An innovative impurity profiling of esmolol hydrochloride injection using UPLC-MS based multiple mass defect filter,chemometrics and in-silico toxicity prediction

Esmolol hydrochloride injection is indicated for the rapid control of ventricular rate in patients with atrial fibrillation or atrial flutter in perioperative, postoperative, or other emergent circumstances where short term control of ventricular rate with a short-acting agent is desirable. The potential toxic impurities in pharmaceuticals at micro levels or trace levels are of increasing concern to both pharmaceutical industries and regulatory agencies, due to their potential risk to human health. The impurity investigation of esmolol   remains incomplete. Thereby, efficient impurities monitoring and potential toxicity assessment should be emphasized to assure drug safety. Impurity profiling methods of esmolol were developed using ultraperformance liquid chromatography plus Q-Exactive Orbitrap tandem mass spectrometry (UPLC-QE-MS) based multiple mass defect filter and chemometrics. Impurities were characterized by both UPLC-QE-MS and reference substance comparison. The toxicities of esmolol impurities were predicted by employing quantitative structure–activity relationship.

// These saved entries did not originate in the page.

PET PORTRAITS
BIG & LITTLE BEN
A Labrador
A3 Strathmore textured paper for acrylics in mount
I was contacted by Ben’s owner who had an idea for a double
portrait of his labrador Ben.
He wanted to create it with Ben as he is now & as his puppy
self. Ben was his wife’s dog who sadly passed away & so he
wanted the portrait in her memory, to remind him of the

The results showed that a total of 20 impurities were detected and identified using the above integrated strategy, 14 impurities (EP2-3, EP5-6, EP8-9, EP12-13, EP15-20) have firstly found. EP20 was predicted as hepatotoxic and mutagenic using QSAR model, and its hepatotoxicity were verified in vivo. The EP1 contents showed maximum volatility in all batches, and varied by sample. EP1 and its accompanying product of methanol were measured. This UPLC-MS/MS based chemometrics strategy is useful for monitoring the manufacturing process and quality control of esmolol hydrochloride injection.